70 Years since Yugoslavia rejected the great Stalin and became necessary to Europe

June 20, 2018 2:00 PM

The 70 years anniversary since little Yugoslavia rejected the great Stalin and decided that its destiny would not be determined by Moscow, but that it will work on its arrangement, management and life by itself, is marked this year.

This event had historical importance because then Yugoslavia led by Josip Broz Tito defined relations in the Balkans, as well as in Europe. It became important as a blockade of the influence of the USSR and its penetration into the West, according to the diplomat and politicians from that period, Raif Dizdarevic.
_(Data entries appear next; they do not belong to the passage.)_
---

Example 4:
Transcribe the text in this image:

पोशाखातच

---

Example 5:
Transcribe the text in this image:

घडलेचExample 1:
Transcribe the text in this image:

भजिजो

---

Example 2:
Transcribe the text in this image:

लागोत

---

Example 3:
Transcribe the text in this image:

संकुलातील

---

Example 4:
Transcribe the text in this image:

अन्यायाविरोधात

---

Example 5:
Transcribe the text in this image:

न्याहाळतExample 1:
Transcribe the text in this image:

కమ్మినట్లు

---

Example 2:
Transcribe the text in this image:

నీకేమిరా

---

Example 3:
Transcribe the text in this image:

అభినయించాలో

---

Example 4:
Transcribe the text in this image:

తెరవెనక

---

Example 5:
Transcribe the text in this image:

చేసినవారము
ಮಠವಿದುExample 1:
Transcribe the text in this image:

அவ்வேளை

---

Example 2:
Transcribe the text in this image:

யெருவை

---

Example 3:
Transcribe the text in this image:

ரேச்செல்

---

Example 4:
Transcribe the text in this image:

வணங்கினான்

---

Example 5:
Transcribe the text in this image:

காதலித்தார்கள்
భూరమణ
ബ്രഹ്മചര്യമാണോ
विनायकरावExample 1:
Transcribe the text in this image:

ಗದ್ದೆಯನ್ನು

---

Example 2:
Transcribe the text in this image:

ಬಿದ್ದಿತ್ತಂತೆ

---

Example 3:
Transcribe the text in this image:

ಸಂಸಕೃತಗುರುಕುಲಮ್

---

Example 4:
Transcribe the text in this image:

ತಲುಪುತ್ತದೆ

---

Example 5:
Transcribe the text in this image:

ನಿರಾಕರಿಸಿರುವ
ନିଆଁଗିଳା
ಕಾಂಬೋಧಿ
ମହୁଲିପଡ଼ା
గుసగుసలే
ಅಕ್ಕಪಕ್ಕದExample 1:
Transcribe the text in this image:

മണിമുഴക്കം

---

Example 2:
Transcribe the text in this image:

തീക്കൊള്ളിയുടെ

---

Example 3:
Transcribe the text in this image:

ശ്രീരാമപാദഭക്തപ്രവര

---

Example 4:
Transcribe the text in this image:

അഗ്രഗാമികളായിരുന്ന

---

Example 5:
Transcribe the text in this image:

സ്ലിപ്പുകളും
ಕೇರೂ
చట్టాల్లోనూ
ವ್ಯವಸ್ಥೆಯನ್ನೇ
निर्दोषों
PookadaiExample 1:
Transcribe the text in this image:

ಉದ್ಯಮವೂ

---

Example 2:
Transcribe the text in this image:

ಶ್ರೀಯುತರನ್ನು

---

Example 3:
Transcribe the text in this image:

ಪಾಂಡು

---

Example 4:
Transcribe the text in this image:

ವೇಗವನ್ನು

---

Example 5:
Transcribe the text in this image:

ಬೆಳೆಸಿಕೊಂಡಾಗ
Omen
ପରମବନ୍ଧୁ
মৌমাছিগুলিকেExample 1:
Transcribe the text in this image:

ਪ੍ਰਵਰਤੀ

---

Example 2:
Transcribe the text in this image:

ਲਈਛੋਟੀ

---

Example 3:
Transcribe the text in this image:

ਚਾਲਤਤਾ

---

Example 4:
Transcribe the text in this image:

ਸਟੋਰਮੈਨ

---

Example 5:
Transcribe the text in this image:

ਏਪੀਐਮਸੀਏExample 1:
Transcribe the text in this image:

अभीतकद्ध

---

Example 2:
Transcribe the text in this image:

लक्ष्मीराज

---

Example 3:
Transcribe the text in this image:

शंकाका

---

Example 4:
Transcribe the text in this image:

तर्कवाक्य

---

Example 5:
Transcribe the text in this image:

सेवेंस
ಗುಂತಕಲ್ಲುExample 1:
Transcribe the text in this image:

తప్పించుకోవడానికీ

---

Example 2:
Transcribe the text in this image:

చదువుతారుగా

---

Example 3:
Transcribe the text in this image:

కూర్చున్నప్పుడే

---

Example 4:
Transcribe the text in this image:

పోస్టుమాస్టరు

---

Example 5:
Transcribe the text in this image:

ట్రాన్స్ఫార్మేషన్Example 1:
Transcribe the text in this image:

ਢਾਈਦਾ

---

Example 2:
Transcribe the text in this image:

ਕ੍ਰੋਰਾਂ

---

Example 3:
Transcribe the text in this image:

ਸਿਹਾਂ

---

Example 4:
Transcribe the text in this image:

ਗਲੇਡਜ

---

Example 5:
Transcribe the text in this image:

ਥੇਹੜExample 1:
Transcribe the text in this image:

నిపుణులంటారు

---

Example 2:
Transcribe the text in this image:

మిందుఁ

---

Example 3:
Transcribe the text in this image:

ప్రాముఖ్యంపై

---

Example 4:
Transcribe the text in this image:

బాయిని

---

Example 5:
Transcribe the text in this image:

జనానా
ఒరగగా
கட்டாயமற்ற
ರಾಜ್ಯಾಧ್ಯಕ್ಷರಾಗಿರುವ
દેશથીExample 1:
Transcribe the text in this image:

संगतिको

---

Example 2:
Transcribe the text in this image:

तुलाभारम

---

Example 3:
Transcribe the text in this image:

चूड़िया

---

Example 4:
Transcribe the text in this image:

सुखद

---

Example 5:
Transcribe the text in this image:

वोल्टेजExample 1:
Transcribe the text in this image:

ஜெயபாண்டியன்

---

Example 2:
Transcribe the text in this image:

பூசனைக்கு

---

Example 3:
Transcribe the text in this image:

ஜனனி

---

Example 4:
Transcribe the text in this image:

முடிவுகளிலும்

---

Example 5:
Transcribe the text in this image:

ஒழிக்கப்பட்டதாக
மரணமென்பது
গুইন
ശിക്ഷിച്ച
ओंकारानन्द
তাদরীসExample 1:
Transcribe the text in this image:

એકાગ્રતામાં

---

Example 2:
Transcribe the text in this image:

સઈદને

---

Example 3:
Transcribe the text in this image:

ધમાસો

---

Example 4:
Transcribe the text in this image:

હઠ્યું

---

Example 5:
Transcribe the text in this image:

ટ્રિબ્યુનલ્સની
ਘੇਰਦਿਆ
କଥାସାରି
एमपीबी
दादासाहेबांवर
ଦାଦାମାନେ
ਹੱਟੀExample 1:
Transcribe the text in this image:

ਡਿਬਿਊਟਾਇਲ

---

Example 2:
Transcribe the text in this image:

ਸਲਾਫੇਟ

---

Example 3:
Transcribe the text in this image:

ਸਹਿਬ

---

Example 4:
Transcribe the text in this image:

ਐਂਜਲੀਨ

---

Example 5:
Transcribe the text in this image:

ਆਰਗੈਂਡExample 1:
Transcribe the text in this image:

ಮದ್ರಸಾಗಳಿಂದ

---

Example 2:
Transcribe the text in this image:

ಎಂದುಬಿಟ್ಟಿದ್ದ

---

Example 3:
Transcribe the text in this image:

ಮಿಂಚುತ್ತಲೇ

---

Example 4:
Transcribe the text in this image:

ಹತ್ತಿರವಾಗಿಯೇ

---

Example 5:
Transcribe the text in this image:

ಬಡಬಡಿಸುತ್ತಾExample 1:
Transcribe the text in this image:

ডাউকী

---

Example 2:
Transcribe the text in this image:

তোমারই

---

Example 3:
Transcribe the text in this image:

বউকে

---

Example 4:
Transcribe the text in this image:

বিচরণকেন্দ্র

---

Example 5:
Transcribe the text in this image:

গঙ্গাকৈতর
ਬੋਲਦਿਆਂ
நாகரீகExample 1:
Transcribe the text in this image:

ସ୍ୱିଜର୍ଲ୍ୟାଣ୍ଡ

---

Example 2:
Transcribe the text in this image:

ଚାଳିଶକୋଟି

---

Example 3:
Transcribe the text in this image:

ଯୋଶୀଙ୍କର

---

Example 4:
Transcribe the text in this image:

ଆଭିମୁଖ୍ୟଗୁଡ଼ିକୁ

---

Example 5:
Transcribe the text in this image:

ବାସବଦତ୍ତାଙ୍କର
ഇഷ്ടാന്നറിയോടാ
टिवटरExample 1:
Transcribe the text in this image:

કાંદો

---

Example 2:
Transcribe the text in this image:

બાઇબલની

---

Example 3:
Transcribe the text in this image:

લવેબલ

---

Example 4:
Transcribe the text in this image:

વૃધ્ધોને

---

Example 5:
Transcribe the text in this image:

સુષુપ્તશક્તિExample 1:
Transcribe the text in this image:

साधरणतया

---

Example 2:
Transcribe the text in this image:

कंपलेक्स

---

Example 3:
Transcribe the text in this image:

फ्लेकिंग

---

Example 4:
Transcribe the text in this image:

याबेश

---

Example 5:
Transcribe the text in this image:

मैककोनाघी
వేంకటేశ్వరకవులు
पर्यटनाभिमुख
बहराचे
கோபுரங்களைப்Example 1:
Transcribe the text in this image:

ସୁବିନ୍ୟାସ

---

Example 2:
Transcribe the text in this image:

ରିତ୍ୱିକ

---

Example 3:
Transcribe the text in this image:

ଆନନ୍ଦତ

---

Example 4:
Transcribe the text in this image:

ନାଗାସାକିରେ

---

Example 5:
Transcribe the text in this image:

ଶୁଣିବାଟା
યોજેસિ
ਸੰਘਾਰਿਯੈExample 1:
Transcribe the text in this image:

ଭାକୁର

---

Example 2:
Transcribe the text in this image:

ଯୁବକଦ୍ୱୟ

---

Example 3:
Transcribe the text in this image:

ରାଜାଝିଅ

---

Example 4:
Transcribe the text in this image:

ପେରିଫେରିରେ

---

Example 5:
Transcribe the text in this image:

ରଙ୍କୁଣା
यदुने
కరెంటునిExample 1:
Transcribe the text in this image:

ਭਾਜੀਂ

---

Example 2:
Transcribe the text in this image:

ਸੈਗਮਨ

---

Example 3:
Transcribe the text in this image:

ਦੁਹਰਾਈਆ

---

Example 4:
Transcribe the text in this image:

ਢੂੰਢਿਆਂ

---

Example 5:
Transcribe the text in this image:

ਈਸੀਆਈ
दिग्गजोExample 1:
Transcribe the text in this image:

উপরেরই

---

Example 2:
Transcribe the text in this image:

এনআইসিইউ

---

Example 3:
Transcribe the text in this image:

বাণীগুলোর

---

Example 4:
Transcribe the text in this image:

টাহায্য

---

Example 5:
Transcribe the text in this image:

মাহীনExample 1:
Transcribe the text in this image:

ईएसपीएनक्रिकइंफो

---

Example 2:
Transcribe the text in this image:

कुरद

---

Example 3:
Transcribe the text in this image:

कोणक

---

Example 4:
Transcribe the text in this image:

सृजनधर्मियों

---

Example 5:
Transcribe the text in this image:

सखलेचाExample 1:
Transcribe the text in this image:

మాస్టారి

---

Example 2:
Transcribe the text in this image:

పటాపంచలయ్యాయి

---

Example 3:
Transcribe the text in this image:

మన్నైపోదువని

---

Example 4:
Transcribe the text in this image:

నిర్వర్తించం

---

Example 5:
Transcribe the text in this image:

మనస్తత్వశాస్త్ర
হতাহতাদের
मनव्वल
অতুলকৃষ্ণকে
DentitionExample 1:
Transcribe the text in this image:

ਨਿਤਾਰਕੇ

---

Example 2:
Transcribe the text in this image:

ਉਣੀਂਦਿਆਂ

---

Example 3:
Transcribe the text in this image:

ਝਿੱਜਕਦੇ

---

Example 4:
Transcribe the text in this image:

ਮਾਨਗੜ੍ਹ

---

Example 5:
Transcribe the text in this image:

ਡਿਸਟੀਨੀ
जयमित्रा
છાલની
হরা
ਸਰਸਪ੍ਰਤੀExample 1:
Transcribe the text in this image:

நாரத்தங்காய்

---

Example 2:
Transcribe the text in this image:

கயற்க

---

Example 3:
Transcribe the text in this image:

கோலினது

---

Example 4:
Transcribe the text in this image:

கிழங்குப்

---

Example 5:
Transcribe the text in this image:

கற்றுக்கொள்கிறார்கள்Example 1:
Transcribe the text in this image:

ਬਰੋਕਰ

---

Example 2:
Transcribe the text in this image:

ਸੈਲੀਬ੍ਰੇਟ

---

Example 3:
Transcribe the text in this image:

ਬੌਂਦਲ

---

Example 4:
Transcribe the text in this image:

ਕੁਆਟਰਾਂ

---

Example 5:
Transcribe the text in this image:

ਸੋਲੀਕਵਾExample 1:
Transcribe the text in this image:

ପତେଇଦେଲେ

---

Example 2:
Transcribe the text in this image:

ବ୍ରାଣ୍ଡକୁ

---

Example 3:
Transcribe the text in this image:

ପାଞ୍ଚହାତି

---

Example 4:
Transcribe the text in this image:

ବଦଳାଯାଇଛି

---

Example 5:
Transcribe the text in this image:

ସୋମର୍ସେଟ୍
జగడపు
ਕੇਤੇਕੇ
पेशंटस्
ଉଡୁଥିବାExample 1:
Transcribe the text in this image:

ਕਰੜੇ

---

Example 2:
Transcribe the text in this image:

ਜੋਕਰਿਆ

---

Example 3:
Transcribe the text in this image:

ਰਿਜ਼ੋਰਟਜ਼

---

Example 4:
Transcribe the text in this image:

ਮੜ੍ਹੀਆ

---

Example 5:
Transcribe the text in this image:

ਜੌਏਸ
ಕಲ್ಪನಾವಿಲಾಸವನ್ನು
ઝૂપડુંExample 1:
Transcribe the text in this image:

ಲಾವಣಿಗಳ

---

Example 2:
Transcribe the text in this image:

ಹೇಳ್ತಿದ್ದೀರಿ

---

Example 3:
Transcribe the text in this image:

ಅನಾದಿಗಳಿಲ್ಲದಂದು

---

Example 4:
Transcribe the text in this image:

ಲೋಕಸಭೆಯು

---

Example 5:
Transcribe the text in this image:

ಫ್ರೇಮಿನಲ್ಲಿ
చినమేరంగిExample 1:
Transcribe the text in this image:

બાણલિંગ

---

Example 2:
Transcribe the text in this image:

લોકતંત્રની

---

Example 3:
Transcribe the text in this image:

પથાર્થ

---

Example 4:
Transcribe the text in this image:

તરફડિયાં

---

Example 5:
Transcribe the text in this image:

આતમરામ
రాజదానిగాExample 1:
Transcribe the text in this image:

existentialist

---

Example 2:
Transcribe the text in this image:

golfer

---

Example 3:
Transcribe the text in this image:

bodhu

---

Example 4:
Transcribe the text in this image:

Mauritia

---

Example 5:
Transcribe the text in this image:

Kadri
He stated that Stalin ordered all forces to be directed on the armed fight against fascism during the World War II, and that the issue of the arrangement of the country will be solved after they win against fascism.

“We were aware of the fact that we are fighting against the occupier, but we did not know what kind of Yugoslavia are we fighting for. However, that was about creating national organs from the very beginning and how Yugoslavia would be organized, despite the decisions of the Soviet Union. We decided for federative arrangement. During the war, Tito informed Stalin that he was exchanging prisoners with the occupier, which Stalin explicitly forbid, but Tito decided to stick to his own decision. These disputes had their roots in the war,” stated Dizdarevic.

He recalled that after the war, Moscow wanted to contract Yugoslavia with the Soviet Union, in a political, economic and social way, and it sent a large number of “experts” who were actually intelligence agents. Yugoslavia depended on the Soviet Union in the first years.

“It was really heroic to survive a five-year pressure and to manage to survive until the delegation led by Nikita Khrushchev, which admitted the mistake. The world did not believe that we could survive it. The West did not have any decision on Tito’s “no” to Stalin. This conflict made residents of Yugoslavia, who were raised to worship Stalin, to liberate from Stalinism and the white and black perspective of the world, and to be more open to other countries,” said Dizdarevic.

However, attempts of Moscow to influence did not stop and they lasted until the very break-up of Yugoslavia.

It is also important to note that back at the time when Yugoslavia said “no” to Stalin, it had a much larger GDP than Moscow, and it also recorded a steady growth in the from 1950 to 1980, which is why it was so important on the international scene.